▸ Task statement:
Copy the PCR passage starting at "Purified DNA from" and ending at "2.5% agarose gels.", renaming "dNTPs" to "deoxynucleotides" throughout.

▸ Passage:
Purified DNA from the immunoprecipitated samples was subjected to multiplex PCR amplification with primers specific for the STE6 promoter as a positive control for the immunoprecipitation of α2 and the YDL223C ORF as a negative control for nonspecific immunoprecipitation, along with the specific primers for candidate α2-a1 target sites. PCRs were carried out in 50 μl containing 10 pmols of each primer, 0.2 mM dNTPs, 2 mM MgCl2, 1X Eppendorf Taq buffer, 0.5X Taq Master buffer and 2.5 U of Eppendorf Taq polymerase. The amplifications were carried out at 94°C for 1 min and 30 secs, followed by 25 cycles of 94°C for 30 secs, 52°C for 1 min, and 72°C for 30 secs and a final extension step of 7 min at 72°C. The PCR products were separated on 2.5% agarose gels.

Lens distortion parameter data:
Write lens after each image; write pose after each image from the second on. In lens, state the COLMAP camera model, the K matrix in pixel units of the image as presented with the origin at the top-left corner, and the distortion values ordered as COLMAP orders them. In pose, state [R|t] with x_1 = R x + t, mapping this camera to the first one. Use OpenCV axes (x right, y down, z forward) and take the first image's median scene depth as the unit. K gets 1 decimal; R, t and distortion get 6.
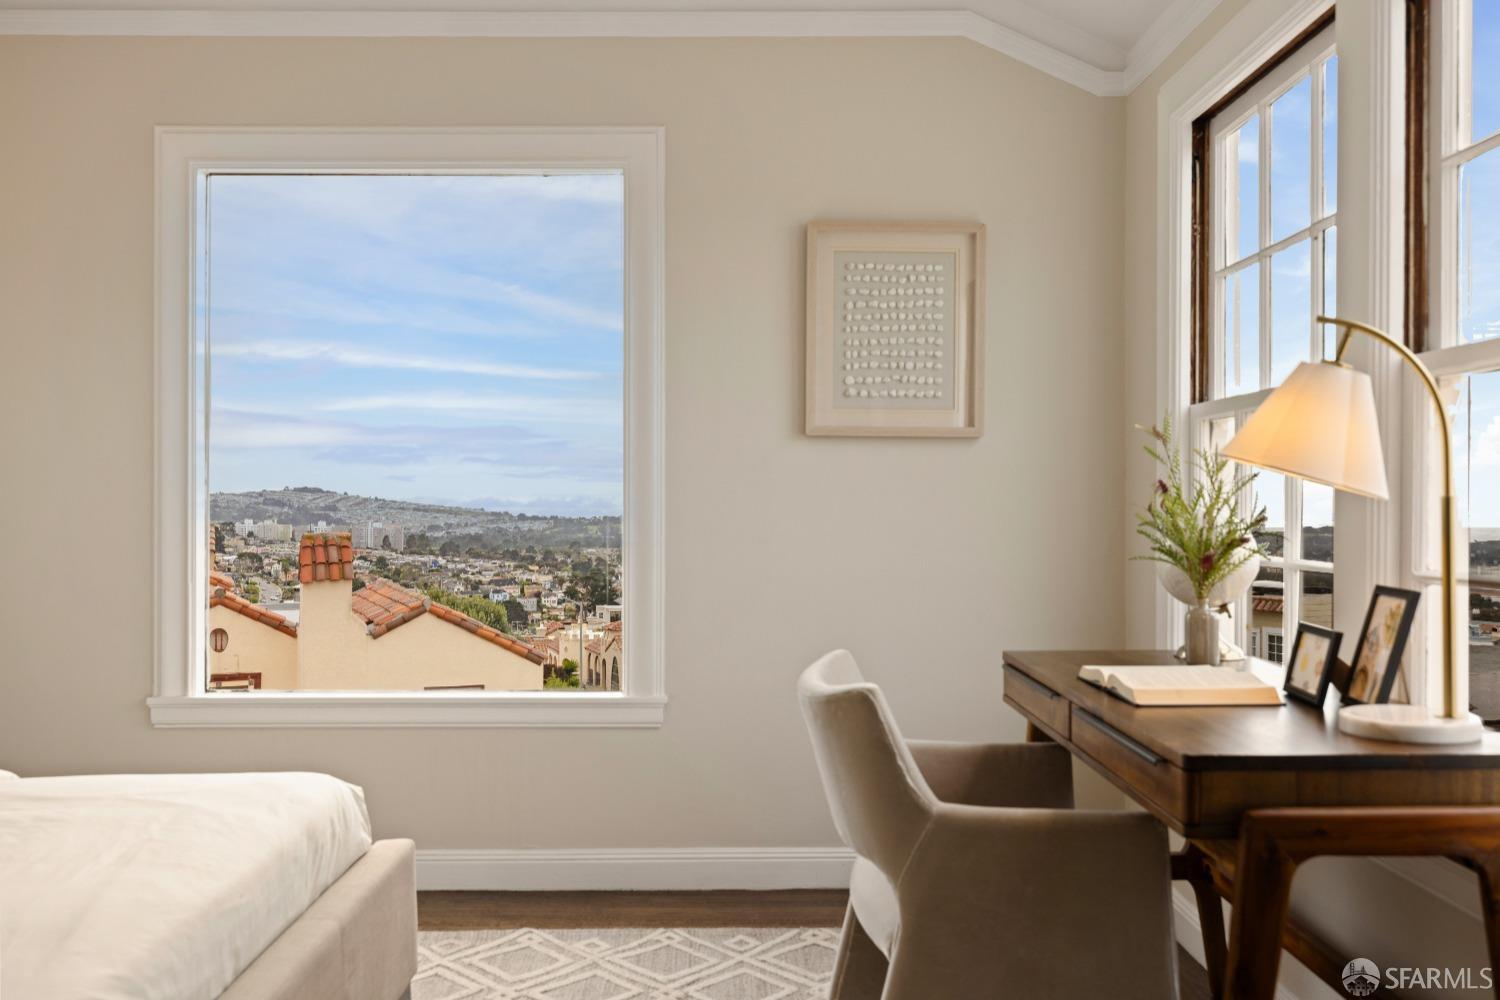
lens RADIAL K [[1356.3, 0, 740.9], [0, 1356.3, 497.3], [0, 0, 1]] dist [0.002313, -0.007118]
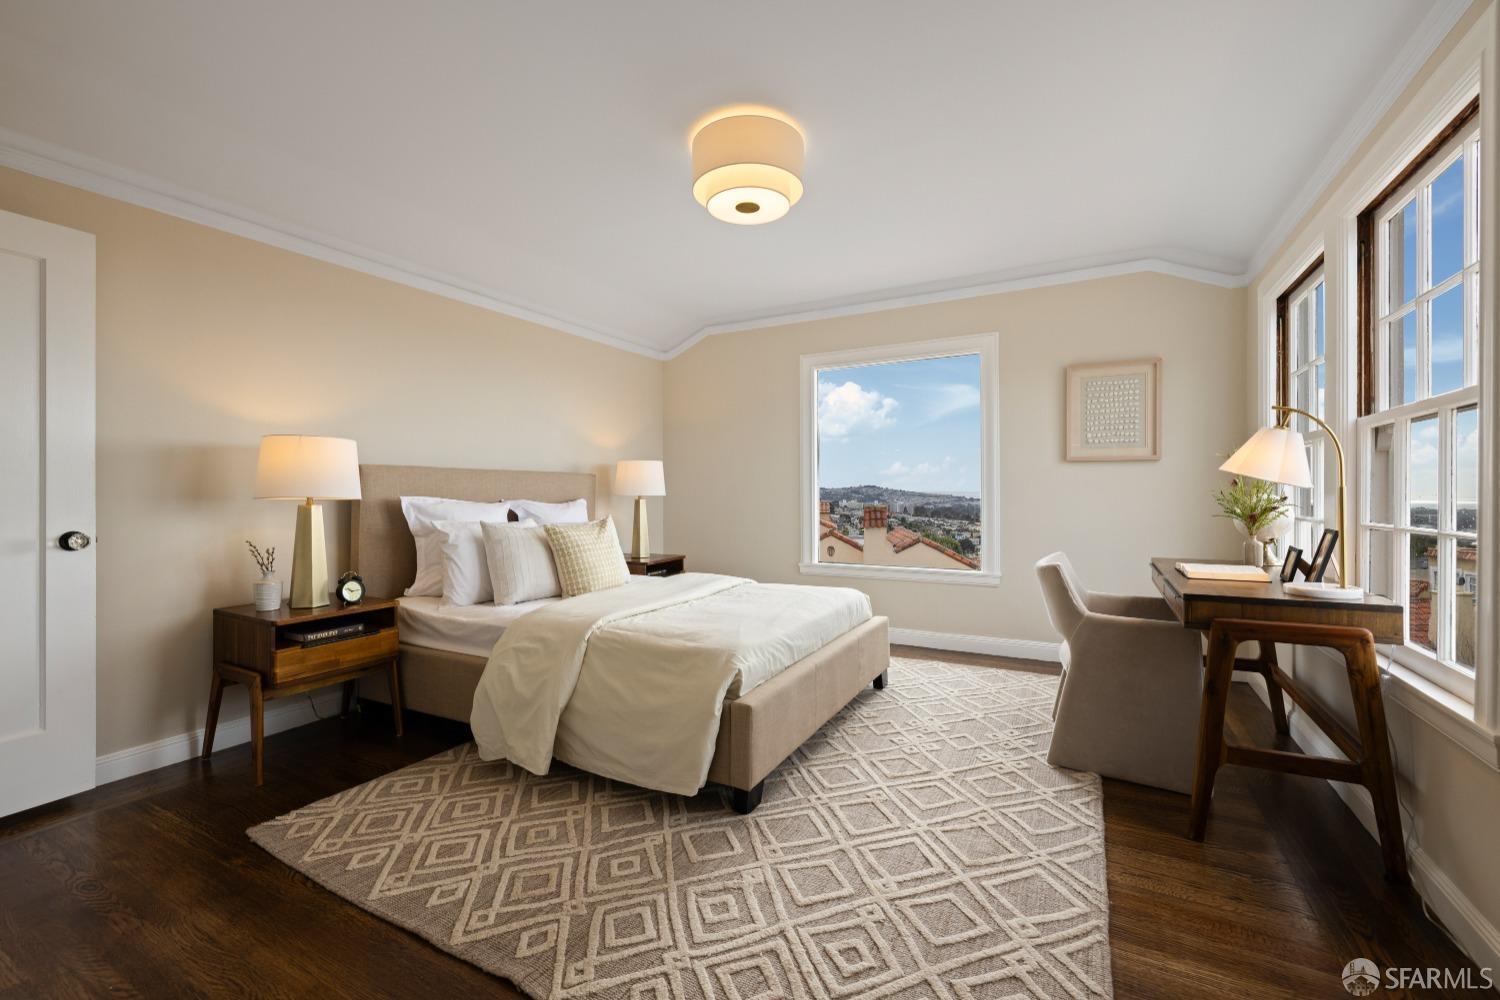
lens RADIAL K [[642.2, 0, 738.9], [0, 642.2, 490.3], [0, 0, 1]] dist [0.000468, 0.000640]
pose [[0.870962, -0.005541, -0.491320, 0.095925], [0.005974, 0.999982, -0.000687, 0.000372], [0.491315, -0.002337, 0.870979, -0.189928]]
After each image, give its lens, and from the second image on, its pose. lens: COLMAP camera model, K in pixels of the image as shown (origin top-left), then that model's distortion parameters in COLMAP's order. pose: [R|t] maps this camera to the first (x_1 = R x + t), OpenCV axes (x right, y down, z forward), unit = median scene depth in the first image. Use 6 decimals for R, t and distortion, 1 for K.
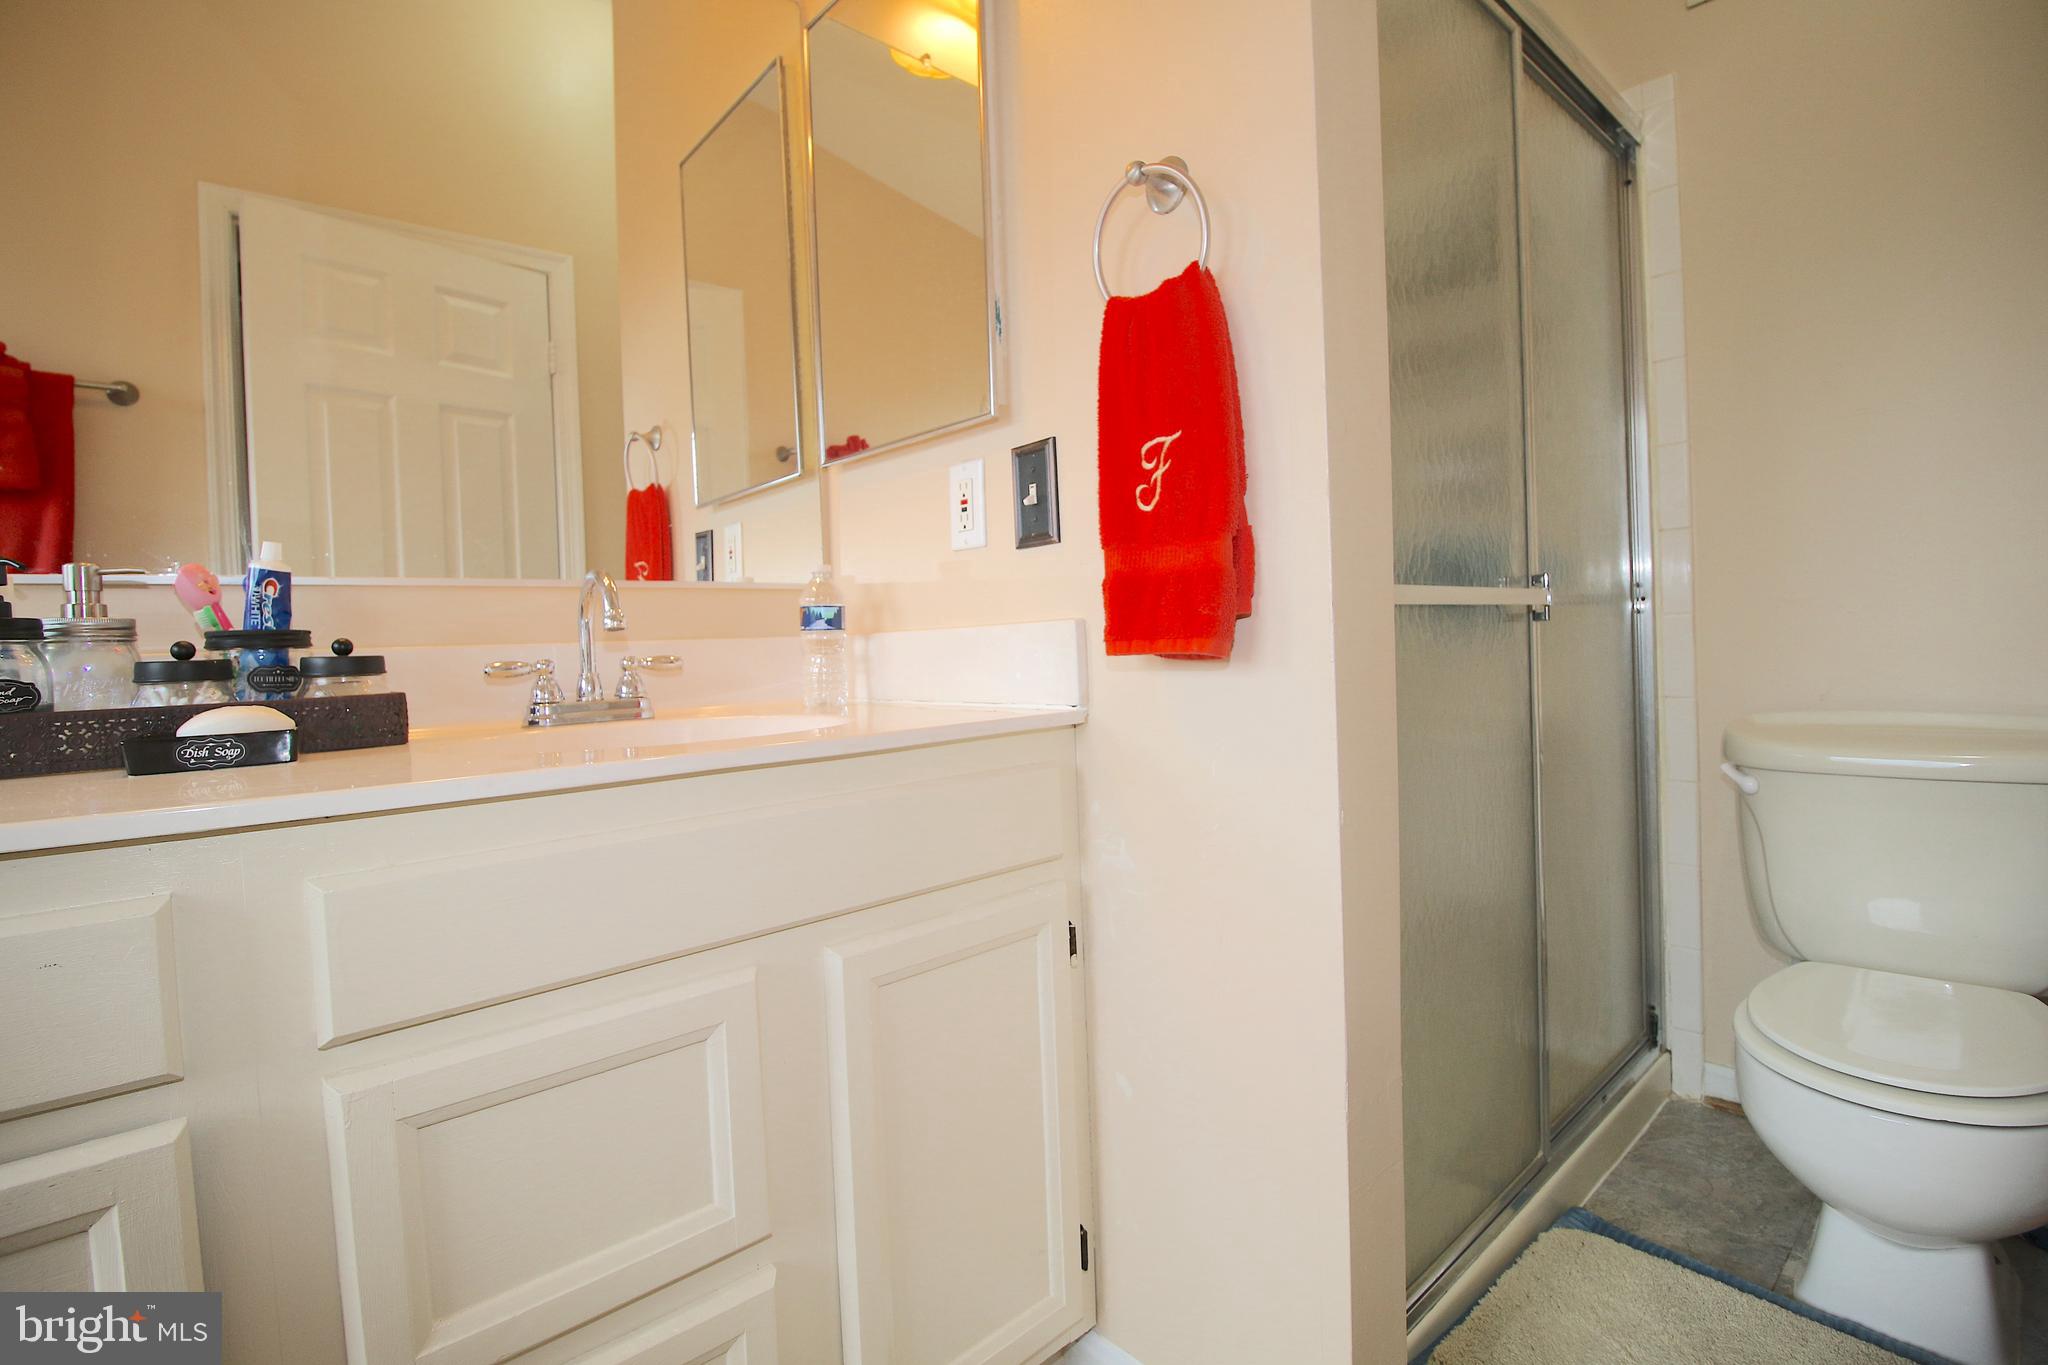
lens RADIAL K [[941.2, 0, 1027.5], [0, 941.2, 666.1], [0, 0, 1]] dist [0.000940, -0.014608]
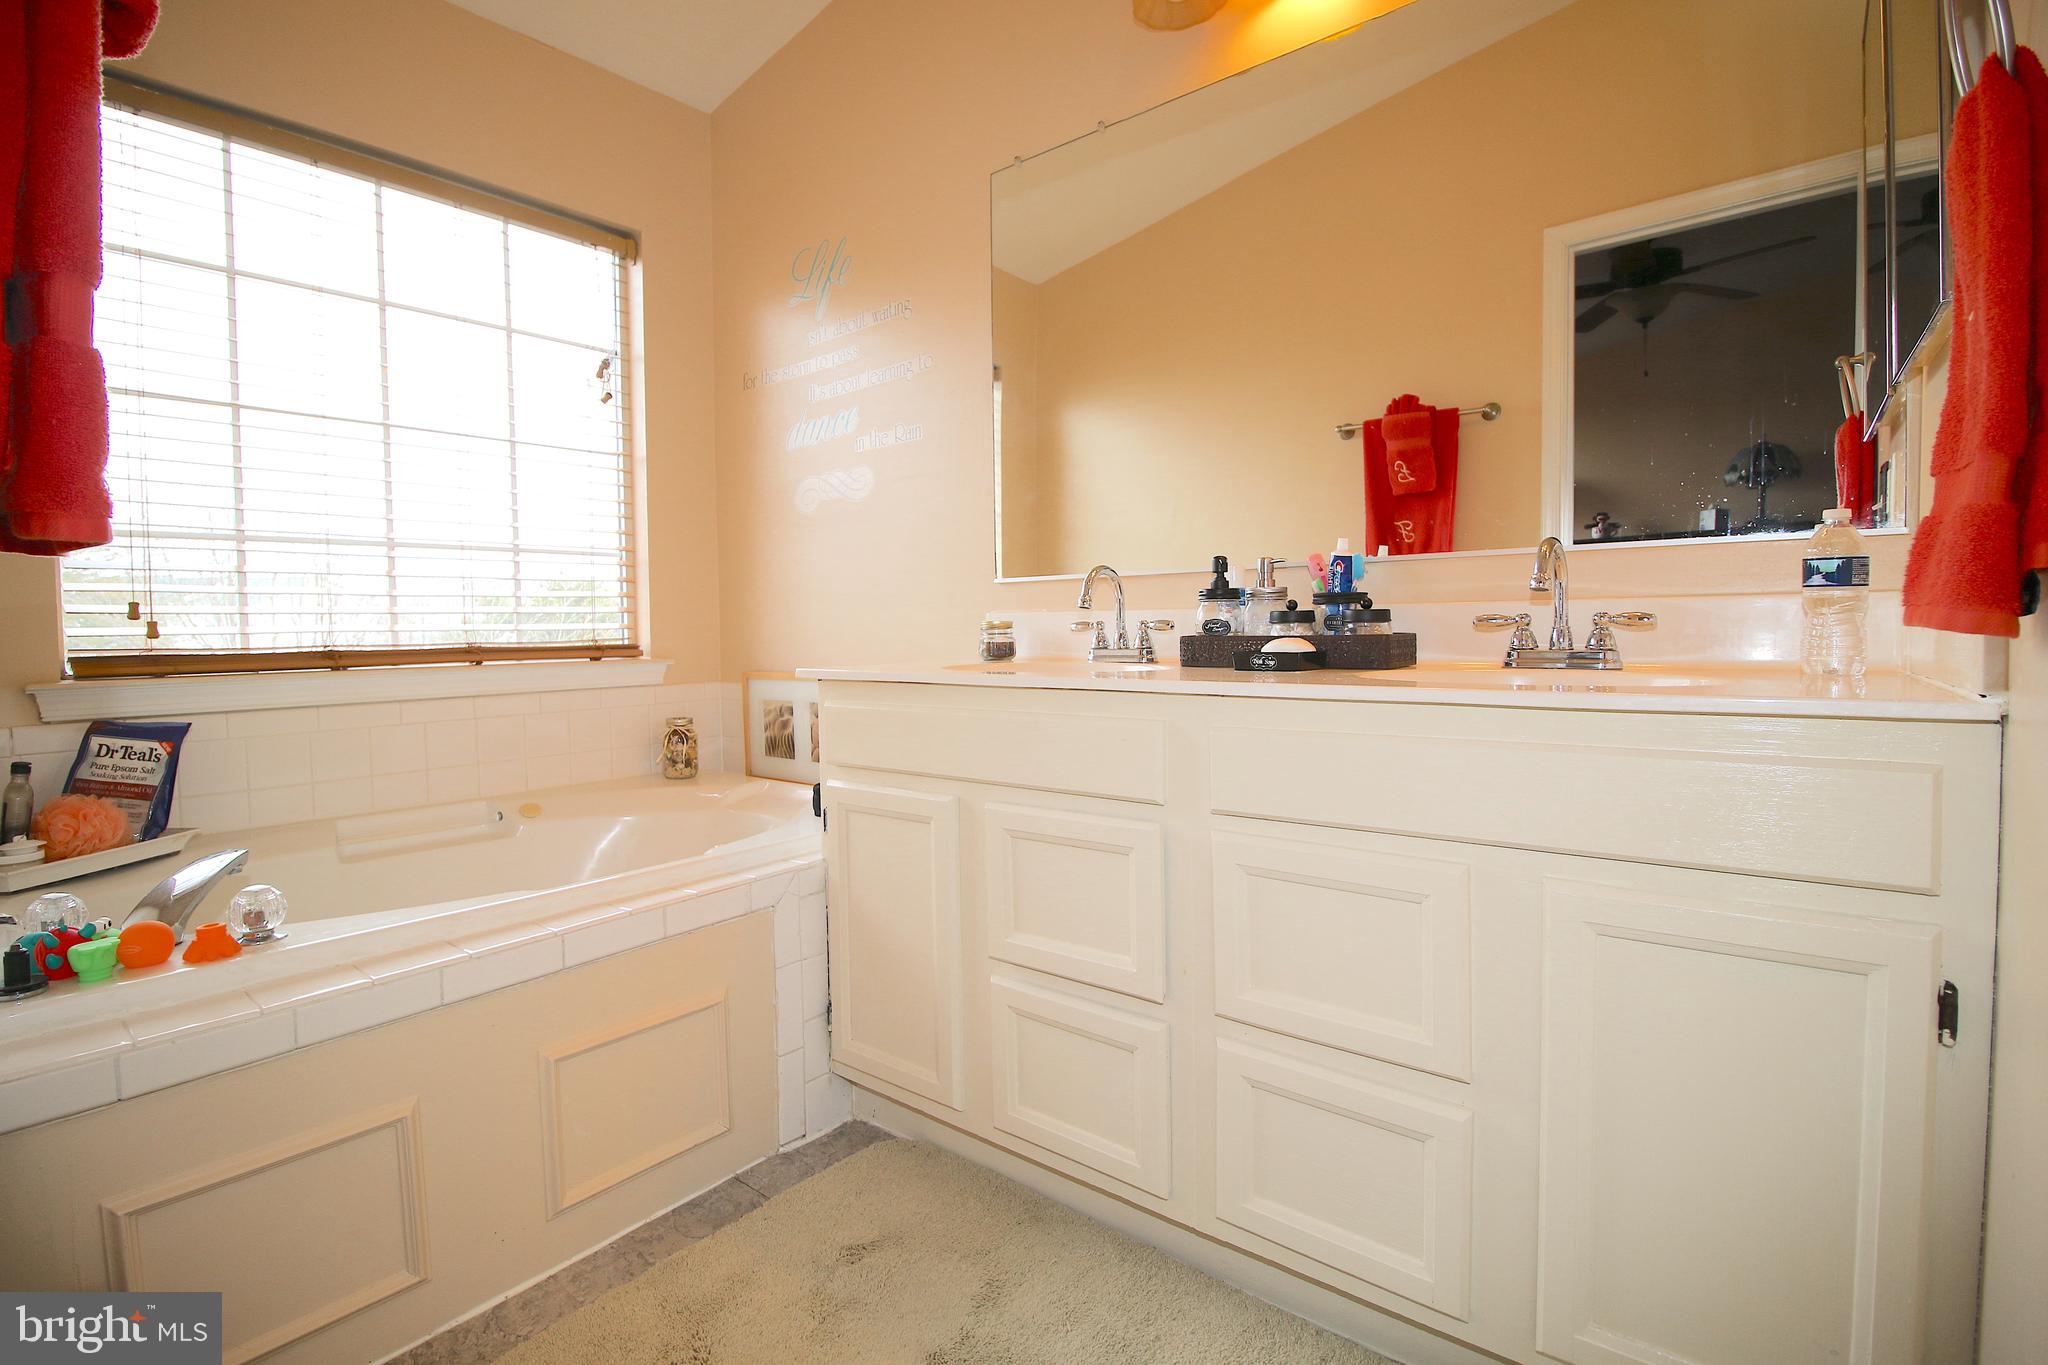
lens RADIAL K [[941.2, 0, 1027.5], [0, 941.2, 666.1], [0, 0, 1]] dist [0.000940, -0.014608]
pose [[0.184119, 0.074808, -0.980053, 0.584447], [-0.016627, 0.997194, 0.072993, -0.017831], [0.982763, 0.002856, 0.184846, 0.138611]]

▸ Written solution:
Purified DNA from the immunoprecipitated samples was subjected to multiplex PCR amplification with primers specific for the STE6 promoter as a positive control for the immunoprecipitation of α2 and the YDL223C ORF as a negative control for nonspecific immunoprecipitation, along with the specific primers for candidate α2-a1 target sites. PCRs were carried out in 50 μl containing 10 pmols of each primer, 0.2 mM deoxynucleotides, 2 mM MgCl2, 1X Eppendorf Taq buffer, 0.5X Taq Master buffer and 2.5 U of Eppendorf Taq polymerase. The amplifications were carried out at 94°C for 1 min and 30 secs, followed by 25 cycles of 94°C for 30 secs, 52°C for 1 min, and 72°C for 30 secs and a final extension step of 7 min at 72°C. The PCR products were separated on 2.5% agarose gels.